Âmes sensibles s'abstenir.
Il y a mille raisons pour lire du "noir" : simplement s'évader (curieuse expression, n'est-ce pas ?), les stratagèmes, la psychologie, la toile de fond économique et sociale, le style, etc. Vous trouverez un peu tout ça dans Pike de Benjamin Whitmer (Gallmeister, 2012, en livrel), mais une chape de violence plombe tellement ce roman de bout en bout qu'il est sage de le déconseiller aux personnes sensibles. Pour les autres, disons pourquoi il est possible de s'infliger cette crade vision de l'humanité : tenir un style, voilà la performance. Trois exemples le montrent.
Prenons l'incipit : « Le bras gauche du gosse saille en biais de la neige sale comme une branche de bois noir cassée. Derrick tâte le corps de la pointe de sa botte de cow-boy. Aucun mouvement. Il rengaine son Colt 911 et balaye la ruelle du regard. »

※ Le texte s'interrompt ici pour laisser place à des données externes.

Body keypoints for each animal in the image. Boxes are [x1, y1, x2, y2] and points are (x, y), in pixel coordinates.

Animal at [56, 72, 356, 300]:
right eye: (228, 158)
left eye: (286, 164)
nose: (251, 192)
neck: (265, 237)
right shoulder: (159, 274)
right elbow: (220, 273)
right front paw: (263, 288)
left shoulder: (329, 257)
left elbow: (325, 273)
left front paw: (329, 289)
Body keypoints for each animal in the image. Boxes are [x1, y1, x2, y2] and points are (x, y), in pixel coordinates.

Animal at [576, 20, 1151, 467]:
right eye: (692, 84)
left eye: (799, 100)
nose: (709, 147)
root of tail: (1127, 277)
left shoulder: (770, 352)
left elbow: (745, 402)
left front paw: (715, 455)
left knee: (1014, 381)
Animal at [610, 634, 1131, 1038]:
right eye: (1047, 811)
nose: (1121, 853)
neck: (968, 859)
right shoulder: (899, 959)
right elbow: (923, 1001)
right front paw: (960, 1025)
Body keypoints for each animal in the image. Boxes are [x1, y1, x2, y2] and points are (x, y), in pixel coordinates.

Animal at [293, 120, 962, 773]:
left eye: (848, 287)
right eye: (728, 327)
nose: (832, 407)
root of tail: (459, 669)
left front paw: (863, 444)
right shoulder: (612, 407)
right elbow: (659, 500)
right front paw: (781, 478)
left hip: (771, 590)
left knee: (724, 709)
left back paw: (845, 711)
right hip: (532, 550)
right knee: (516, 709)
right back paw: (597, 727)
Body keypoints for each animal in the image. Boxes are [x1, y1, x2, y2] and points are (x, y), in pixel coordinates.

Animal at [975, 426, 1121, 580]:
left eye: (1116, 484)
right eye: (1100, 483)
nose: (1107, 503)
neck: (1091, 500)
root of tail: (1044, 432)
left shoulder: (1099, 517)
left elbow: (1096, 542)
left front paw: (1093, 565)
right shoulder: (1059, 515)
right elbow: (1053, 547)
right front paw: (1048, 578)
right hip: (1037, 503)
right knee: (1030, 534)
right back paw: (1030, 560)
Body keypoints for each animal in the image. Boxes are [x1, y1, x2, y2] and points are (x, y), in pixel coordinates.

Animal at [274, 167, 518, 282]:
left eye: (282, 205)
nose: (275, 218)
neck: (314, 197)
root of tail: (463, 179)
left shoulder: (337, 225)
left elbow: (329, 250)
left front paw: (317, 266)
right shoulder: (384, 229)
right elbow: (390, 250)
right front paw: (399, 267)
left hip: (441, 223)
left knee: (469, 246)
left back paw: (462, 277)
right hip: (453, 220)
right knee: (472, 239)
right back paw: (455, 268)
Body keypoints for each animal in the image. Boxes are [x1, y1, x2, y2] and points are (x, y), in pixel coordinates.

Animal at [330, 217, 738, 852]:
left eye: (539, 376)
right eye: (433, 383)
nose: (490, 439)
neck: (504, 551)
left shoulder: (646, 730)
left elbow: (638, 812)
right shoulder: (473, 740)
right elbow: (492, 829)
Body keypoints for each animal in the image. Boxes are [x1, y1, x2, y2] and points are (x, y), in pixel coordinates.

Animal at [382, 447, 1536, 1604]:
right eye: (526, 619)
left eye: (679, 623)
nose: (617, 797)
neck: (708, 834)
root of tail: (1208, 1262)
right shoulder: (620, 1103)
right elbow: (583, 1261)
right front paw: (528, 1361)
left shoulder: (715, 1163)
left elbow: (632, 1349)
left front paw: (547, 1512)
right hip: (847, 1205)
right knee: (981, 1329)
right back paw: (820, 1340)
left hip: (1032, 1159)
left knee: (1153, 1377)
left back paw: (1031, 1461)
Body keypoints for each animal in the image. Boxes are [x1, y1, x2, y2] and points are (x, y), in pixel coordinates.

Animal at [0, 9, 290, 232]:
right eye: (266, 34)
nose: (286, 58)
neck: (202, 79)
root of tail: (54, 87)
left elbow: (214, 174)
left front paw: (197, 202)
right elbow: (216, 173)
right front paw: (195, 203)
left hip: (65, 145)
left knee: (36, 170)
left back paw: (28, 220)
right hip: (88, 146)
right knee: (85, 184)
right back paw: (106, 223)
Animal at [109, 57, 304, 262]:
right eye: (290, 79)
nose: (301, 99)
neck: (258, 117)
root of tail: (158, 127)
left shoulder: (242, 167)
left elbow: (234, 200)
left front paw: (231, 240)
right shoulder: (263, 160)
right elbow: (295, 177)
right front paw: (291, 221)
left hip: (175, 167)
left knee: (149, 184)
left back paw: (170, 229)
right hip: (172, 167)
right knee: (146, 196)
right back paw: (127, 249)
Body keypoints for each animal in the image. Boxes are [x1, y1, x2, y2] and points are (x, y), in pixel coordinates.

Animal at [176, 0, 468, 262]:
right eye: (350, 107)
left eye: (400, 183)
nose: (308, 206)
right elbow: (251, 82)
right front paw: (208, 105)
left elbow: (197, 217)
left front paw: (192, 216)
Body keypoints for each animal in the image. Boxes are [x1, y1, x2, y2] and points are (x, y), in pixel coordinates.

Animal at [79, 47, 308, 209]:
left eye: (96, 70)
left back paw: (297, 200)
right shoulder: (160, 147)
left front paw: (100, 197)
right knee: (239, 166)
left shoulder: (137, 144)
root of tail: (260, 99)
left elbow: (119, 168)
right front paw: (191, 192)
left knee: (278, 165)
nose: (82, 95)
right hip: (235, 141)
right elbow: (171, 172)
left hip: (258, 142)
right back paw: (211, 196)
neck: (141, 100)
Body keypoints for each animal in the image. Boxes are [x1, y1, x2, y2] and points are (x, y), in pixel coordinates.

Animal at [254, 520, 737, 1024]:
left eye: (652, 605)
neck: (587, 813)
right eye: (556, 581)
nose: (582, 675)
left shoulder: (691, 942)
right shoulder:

Complétons par le final : « Tenant sa cigarette dans sa petite griffe de main, elle l'éteint en se l'enfonçant dans l'avant-bras, juste pour avoir pensé ça. Sa peau frémit et brûle.
Dehors, rien ne change. Dedans non plus. »
Terminons par un extrait pris au hasard : « Momifiés dans leurs combinaisons de ski, deux tout jeunes enfants jouent dans la neige gris charbon devant la petite maison. Le ciel au-dessus d'eux semble un immense vomi répandu sur la ville. (...) Derrière eux, une femme mince se tient sur le seuil de la porte, en pantoufles et manteau d'hiver taille homme, fumant une longue cigarette blanche. Elle est blonde. Son visage pend sur les os de son crâne. » (p.156 de 289).
Le choix des mots contribue à l'expression picturale de Benjamin Whitmer.